Interviewing people to understand their food buying habits

I carried out interviews with a variety of users and non-users of online grocery shopping. Through prior research, I learnt that it is imperative to make sure they feel comfortable so they can speak openly and freely. I also discovered that it is essential to let them speak. It sounds obvious, but it is very easy for the interviewer to step in a cut off the person, right before they were about to say a really useful point. I found that these interviews work best when the interviewer barely even speaks. After the interviewee has made their point or answered the question, I remained silent for a few seconds. What was initially surprising was that almost every time, in that few seconds of silence they would start talking about an additional point that was extremely valuable to the research.

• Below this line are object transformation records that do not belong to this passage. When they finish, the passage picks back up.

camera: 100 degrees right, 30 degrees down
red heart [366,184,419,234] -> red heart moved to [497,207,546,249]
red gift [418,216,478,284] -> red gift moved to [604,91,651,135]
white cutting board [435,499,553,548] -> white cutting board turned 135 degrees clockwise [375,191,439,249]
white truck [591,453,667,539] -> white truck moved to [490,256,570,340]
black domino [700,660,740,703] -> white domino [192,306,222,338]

I was noting down the key points on an iPad and collated all the responses through a Google Forms form. I set up a form with my key questions in, and as people were talking, I typed their answers in the relevant boxes. This enabled them to speak freely and honestly with no restrictions, however after each interview Google Forms automatically collated the responses into the appropriate sections meaning the quantitative data was easy to review afterwards. The use of a Google Forms file meant I was always reminded of what questions to ask and it helped me ensure I asked each person about the same issues and didn't go off track. It is very easy for interviews to go off track and become a discussion, so it is vital that the talk stays relevant to the design problem, so that the information is usable. When planning the questions, I made sure there was a selection that talked about the food process in general such as; 'how do you plan your food shopping? What’s the process? What do you like about shopping in supermarkets? Why do you shop at your current supermarket?'

This meant that even if there interviewee doesn't use existing online shopping services, I could use their responses from these questions to influence how the online process could be. I am looking at the whole experience of discovering, choosing and buying food, so it is valuable to understand how people feel about the food experience in both a physical store and online.